I’m excited to announce the participants of our newest Communicating Science course, with 8 scientists coming from a wide range of backgrounds and disciplines.

  • Alexandra M. Courtis is a PhD candidate at the University of California, Berkeley, working in materials science, physical chemistry, and nanoscience. Through this course, she will focus on improving Wikipedia’s coverage of women in STEM as well as topics concerning nanoscience and optics.
  • Meg Eastwood is an Assistant Professor and Science and Engineering Reference Librarian at the University of Denver Libraries. She has a BA in Biology from Grinnell College and an MS in Information Studies from The University of Texas at Austin. In the years between those degrees, Meg worked as a field assistant for ecological studies and as a lab prep/RA for the Shoals Marine Lab on Appledore Island, ME. In this Wiki Education course, Meg hopes to learn more about the inner workings of Wikipedia so that she can contribute articles and host edit-a-thons that highlight women in STEM, citizen science projects, and more.

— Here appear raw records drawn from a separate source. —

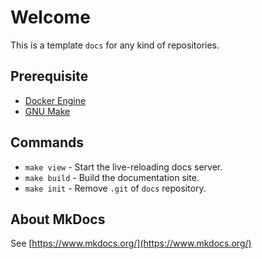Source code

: # Welcome

This is a template `docs` for any kind of repositories.

## Prerequisite

-   [Docker Engine](https://www.docker.com/)
-   [GNU Make](https://www.gnu.org/software/make/)

## Commands

-   `make view` - Start the live-reloading docs server.
-   `make build` - Build the documentation site.
-   `make init` - Remove `.git` of `docs` repository.

## About MkDocs

See [https://www.mkdocs.org/](https://www.mkdocs.org/)
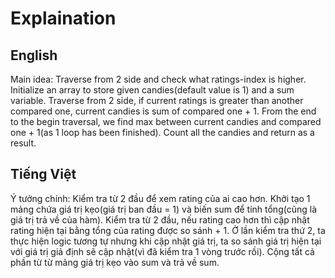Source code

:# Explaination

## English
Main idea: Traverse from 2 side and check what ratings-index is higher.
Initialize an array to store given candies(default value is 1) and a sum variable. Traverse from 2 side, if current ratings is greater than another compared one, current candies is sum of compared one + 1. From the end to the begin traversal, we find max between current candies and compared one + 1(as 1 loop has been finished). Count all the candies and return as a result.

## Tiếng Việt
Ý tưởng chính: Kiểm tra từ 2 đầu để xem rating của ai cao hơn.
Khởi tạo 1 mảng chứa giá trị kẹo(giá trị ban đầu = 1) và biến sum để tính tổng(cũng là giá trị trả về của hàm). Kiểm tra từ 2 đầu, nếu rating cao hơn thì cập nhật rating hiện tại bằng tổng của rating được so sánh + 1. Ở lần kiểm tra thứ 2, ta thực hiện logic tương tự nhưng khi cập nhật giá trị, ta so sánh giá trị hiện tại với giá trị giả định sẽ cập nhật(vì đã kiểm tra 1 vòng trước rồi). Cộng tất cả phần từ từ mảng giá trị kẹo vào sum và trả về sum.
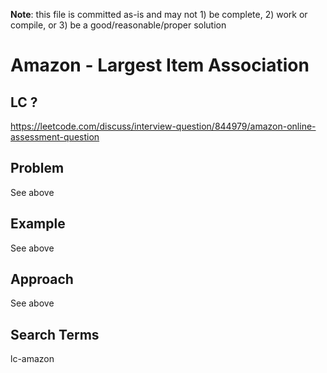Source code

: **Note**: this file is committed as-is and may not 1) be complete, 2) work or compile, or 3) be a good/reasonable/proper solution


# Amazon - Largest Item Association
## LC ?
https://leetcode.com/discuss/interview-question/844979/amazon-online-assessment-question

## Problem
See above

## Example
See above

## Approach
See above

## Search Terms
lc-amazon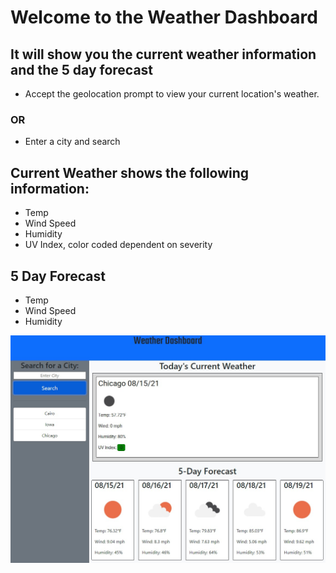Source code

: # Welcome to the Weather Dashboard

## It will show you the current weather information and the 5 day forecast
- Accept the geolocation prompt to view your current location's weather.
### OR
- Enter a city and search

## Current Weather shows the following information:
* Temp
* Wind Speed
* Humidity
* UV Index, color coded dependent on severity

## 5 Day Forecast
* Temp
* Wind Speed
* Humidity


![Weather](weather.jpg)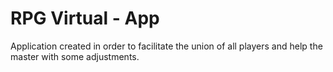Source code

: # RPG Virtual - App
Application created in order to facilitate the union of all players and help the master with some adjustments.
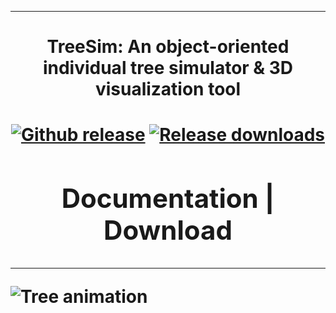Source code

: 
-----------------------

<h1 align="center"> TreeSim:  An object-oriented individual tree simulator & 3D visualization tool </h1>
<h1 bgcolor="#rrggbb">
<div align="center">
<a href="https://github.com/AbbasNabhani/TreeSim/releases/latest">
<img src="https://img.shields.io/github/v/release/AbbasNabhani/TreeSim.svg" alt="Github release" /></a>
<a href="">
<img src="https://img.shields.io/github/downloads/AbbasNabhani/TreeSim/total.svg" alt="Release downloads" /></a>
</div>
<div align="center">
  <h2>
    <a href="https://github.com/AbbasNabhani/TreeSim/tree/master/docs" style="text-decoration: none">
    Documentation</a>
    <span> | </span>
    <a href="https://github.com/AbbasNabhani/TreeSim/releases/tag/v0.1.0" style="text-decoration: none">
    Download</a>
  </h4>
</div>


------------------------
  
![Tree animation](Tree_animation.gif)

  • Eric Grunwald is a lecturer and group coordinator in the English Language Studies group at MIT, where he teaches writing, speaking, and listening to second-language undergraduates and graduate students. As an undergraduate at Stanford University, Grunwald, intending to be an engineer or a physicist, took two years of STEM subjects and worked on a project for the NASA Space Shuttle before switching to the humanities (history). His teaching interests include the writing process, creative writing (he holds an MFA in fiction), composition, and the Web 2.0, and he has been using Wikipedia in his graduate STEM writing classes for three years, allowing students to practice their academic writing with an authentic audience and fill in content gaps in the online encyclopedia. An active writer himself, Grunwald has published fiction, book reviews, and translations in journals and newspapers nationwide and is currently focusing on poetry and a play.

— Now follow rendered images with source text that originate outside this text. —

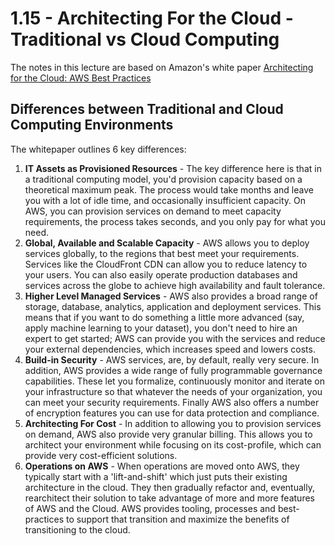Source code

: # 1.15 - Architecting For the Cloud - Traditional vs Cloud Computing

The notes in this lecture are based on Amazon's white paper [Architecting for the Cloud: AWS Best Practices](https://d0.awsstatic.com/whitepapers/AWS_Cloud_Best_Practices.pdf)

## Differences between Traditional and Cloud Computing Environments

The whitepaper outlines 6 key differences:
1. **IT Assets as Provisioned Resources** - The key difference here is that in a traditional computing model, you'd provision capacity based on a theoretical maximum peak. The process would take months and leave you with a lot of idle time, and occasionally insufficient capacity. On AWS, you can provision services on demand to meet capacity requirements, the process takes seconds, and you only pay for what you need.
2. **Global, Available and Scalable Capacity** - AWS allows you to deploy services globally, to the regions that best meet your requirements. Services like the CloudFront CDN can allow you to reduce latency to your users. You can also easily operate production databases and services across the globe to achieve high availability and fault tolerance.
3. **Higher Level Managed Services** - AWS also provides a broad range of storage, database, analytics, application and deployment services. This means that if you want to do something a little more advanced (say, apply machine learning to your dataset), you don't need to hire an expert to get started; AWS can provide you with the services and reduce your external dependencies, which increases speed and lowers costs.
4. **Build-in Security** - AWS services, are, by default, really very secure. In addition, AWS provides a wide range of fully programmable governance capabilities. These let you formalize, continuously monitor and iterate on your infrastructure so that whatever the needs of your organization, you can meet your security requirements. Finally AWS also offers a number of encryption features you can use for data protection and compliance.
5. **Architecting For Cost** - In addition to allowing you to provision services on demand, AWS also provide very granular billing. This allows you to architect your environment while focusing on its cost-profile, which can provide very cost-efficient solutions.
6. **Operations on AWS** - When operations are moved onto AWS, they typically start with a 'lift-and-shift' which just puts their existing architecture in the cloud. They then gradually refactor and, eventually, rearchitect their solution to take advantage of more and more features of AWS and the Cloud. AWS provides tooling, processes and best-practices to support that transition and maximize the benefits of transitioning to the cloud.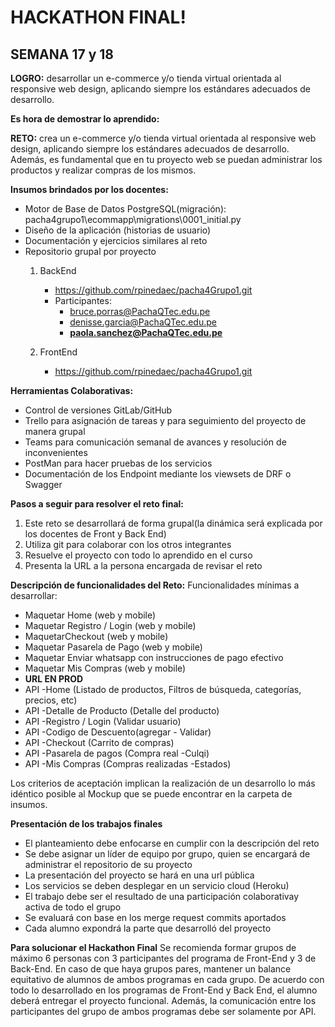 # HACKATHON FINAL!

## SEMANA 17 y 18

**LOGRO:** desarrollar un e-commerce y/o tienda virtual orientada al responsive web design, aplicando siempre los estándares adecuados de desarrollo.

**Es hora de demostrar lo aprendido:**

**RETO:** crea un e-commerce y/o tienda virtual orientada al responsive web design, aplicando siempre los estándares adecuados de desarrollo. Además, es fundamental que en tu proyecto web se puedan administrar los productos y realizar compras de los mismos. 

**Insumos brindados por los docentes:**

 - Motor de Base de Datos PostgreSQL(migración): pacha4grupo1\ecommapp\migrations\0001_initial.py
 - Diseño de la aplicación (historias de usuario)
 - Documentación y ejercicios similares al reto
 - Repositorio grupal por proyecto
	 1. BackEnd
		 - https://github.com/rpinedaec/pacha4Grupo1.git
		 - Participantes:
		 	- bruce.porras@PachaQTec.edu.pe
			- denisse.garcia@PachaQTec.edu.pe
			- **paola.sanchez@PachaQTec.edu.pe**

	 2. FrontEnd
		 - https://github.com/rpinedaec/pacha4Grupo1.git

**Herramientas Colaborativas:**
 - Control de versiones GitLab/GitHub
 - Trello para asignación de tareas y para seguimiento del proyecto de manera grupal
 - Teams para comunicación semanal de avances y resolución de inconvenientes
 - PostMan para hacer pruebas de los servicios
 - Documentación de los Endpoint mediante los viewsets de DRF o Swagger

**Pasos a seguir para resolver el reto final:**
1. Este reto se desarrollará de forma grupal(la dinámica será explicada por los docentes de Front y Back End)
2. Utiliza git para colaborar con los otros integrantes
3. Resuelve el proyecto con todo lo aprendido en el curso
4. Presenta la URL a la persona encargada de revisar el reto

**Descripción de funcionalidades del Reto:**
Funcionalidades mínimas a desarrollar: 
- Maquetar Home (web y mobile)
- Maquetar Registro / Login (web y mobile)
- MaquetarCheckout (web y mobile)
- Maquetar Pasarela de Pago (web y mobile)
- Maquetar Enviar whatsapp con instrucciones de pago efectivo 
- Maquetar Mis Compras (web y mobile)
- **URL EN PROD**
- API -Home (Listado de productos, Filtros de búsqueda, categorías, precios, etc)
- API -Detalle de Producto (Detalle del producto)
- API -Registro / Login (Validar usuario)
- API -Codigo de Descuento(agregar - Validar)
- API -Checkout (Carrito de compras)
- API -Pasarela de pagos (Compra real -Culqi)
- API -Mis Compras (Compras realizadas -Estados)

Los criterios de aceptación implican la realización de un desarrollo lo más idéntico posible al Mockup que se puede encontrar en la carpeta de insumos.

**Presentación de los trabajos finales**
- El planteamiento debe enfocarse en cumplir con la descripción del reto
- Se debe asignar un líder de equipo por grupo, quien se encargará de administrar el repositorio de su proyecto
- La presentación del proyecto se hará en una url pública
- Los servicios se deben desplegar en un servicio cloud (Heroku)
- El trabajo debe ser el resultado de una participación colaborativay activa de todo el grupo
- Se evaluará con base en los merge request commits aportados
- Cada alumno expondrá la parte que desarrolló del proyecto


**Para solucionar el Hackathon Final**
Se recomienda formar grupos de máximo 6 personas con 3 participantes del programa de Front-End y 3 de Back-End. 
En caso de que haya grupos pares, mantener un balance equitativo de alumnos de ambos programas en cada grupo.
De acuerdo con todo lo desarrollado en los programas de Front-End y Back End, el alumno deberá entregar el proyecto funcional. 
Además, la comunicación entre los participantes del grupo de ambos programas debe ser solamente por API.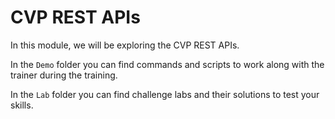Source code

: # CVP REST APIs

In this module, we will be exploring the CVP REST APIs.

In the `Demo` folder you can find commands and scripts to work along with the trainer during the training.

In the `Lab` folder you can find challenge labs and their solutions to test your skills.
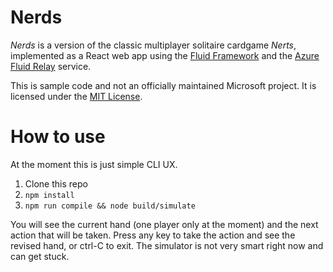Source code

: # Nerds

*Nerds* is a version of the classic multiplayer solitaire cardgame *Nerts*, implemented as a React web app using the [Fluid Framework](https://fluidframework.com) and the [Azure Fluid Relay](https://azure.microsoft.com/en-us/services/fluid-relay/) service.

This is sample code and not an officially maintained Microsoft project. It is licensed under the [MIT License](LICENSE).

# How to use

At the moment this is just simple CLI UX.

1. Clone this repo
2. `npm install`
3. `npm run compile && node build/simulate`

You will see the current hand (one player only at the moment) and the next action that will be taken. Press any key to take the action and see the revised hand, or ctrl-C to exit. The simulator is not very smart right now and can get stuck.
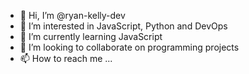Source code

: - 👋 Hi, I’m @ryan-kelly-dev
- 👀 I’m interested in JavaScript, Python and DevOps
- 🌱 I’m currently learning JavaScript
- 💞️ I’m looking to collaborate on programming projects
- 📫 How to reach me ...

<!---
ryan-kelly-dev/ryan-kelly-dev is a ✨ special ✨ repository because its `README.md` (this file) appears on your GitHub profile.
You can click the Preview link to take a look at your changes.
--->
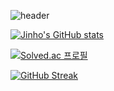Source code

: ![header](https://capsule-render.vercel.app/api?type=waving&color=timeAuto&height=300&section=header&text=Hi!%20I'm%20Jinho&fontSize=90)

[![Jinho's GitHub stats](https://github-readme-stats.vercel.app/api?username=SON1205&show_icons=true&theme=tokyonight)](https://github.com/anuraghazra/github-readme-stats)

[![Solved.ac
프로필](http://mazassumnida.wtf/api/v2/generate_badge?boj=sonjh1205)](https://solved.ac/sonjh1205)

[![GitHub Streak](https://streak-stats.demolab.com?user=SON1205&theme=dark)](https://git.io/streak-stats)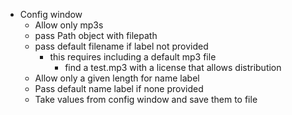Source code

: - Config window
	- Allow only mp3s
	- pass Path object with filepath
	- pass default filename if label not provided
		- this requires including a default mp3 file
			- find a test.mp3 with a license that allows distribution
	- Allow only a given length for name label
	- Pass default name label if none provided
	- Take values from config window and save them to file

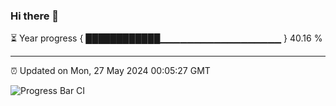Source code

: ### Hi there 👋

⏳ Year progress { ████████████▁▁▁▁▁▁▁▁▁▁▁▁▁▁▁▁▁▁ } 40.16 %

---

⏰ Updated on Mon, 27 May 2024 00:05:27 GMT

![Progress Bar CI](https://github.com/liununu/liununu/workflows/Progress%20Bar%20CI/badge.svg)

  • Wasiu Lawal holds a PhD in Earth and Environmental Sciences from the University of Texas at Arlington. He is an advocate for the advancement of underrepresented minorities in the sciences. He is an active volunteer with the American Chemical Society where he serves as a member of its Committee on Minority Affairs. Wasiu’s overall mission is to improve the public’s perception of science through effective science communication.
  • Maame Ekua Manful is an entrepreneur and a Food Science Graduate Student at ISA Lille, France with specialization in Food Quality Management Systems. She is passionate about using storytelling to make science simplified and attractive to the younger generations, as well as bridging the science community with the global community through knowledge sharing in the food science space. Maame seeks to achieve this as she engages Wiki Education’s course by sharing and improving articles related to food science.
  • Tyler Newton is a PhD Candidate in Earth Sciences at University of Oregon. His research focuses on understanding the mechanics and properties of Earth’s crust using computational and observational seismology. Tyler is passionate about communicating earthquake science to the public and increasing the accuracy of Wikipedia.
  • Roopesh Ojha is an astronomer working for the Fermi Gamma-ray Space Telescope. He is active in outreach because he thinks it is important for everyone to know about both basic and cutting-edge science so they can make informed decisions as the citizens of a democracy. He looks forward to learning the mechanics and ethos of Wikipedia so he can contribute his mite to this invaluable public resource.
  • Sarah Peers is current Deputy President of the International Network of Women Engineers & Scientists and a very longstanding champion of diversity in STEM. She is based near Hadrian’s Wall in the United Kingdom, and holds several degrees in mathematics and an engineering PhD. Her day-job involves advising on STEM education that fit-for-industry and supporting innovation in technology and engineering sectors. As an avid Wikipedia user, Sarah hopes through this Wikipedia course to ensure better visibility of the issues of gender and wider diversity in STEM and in industry.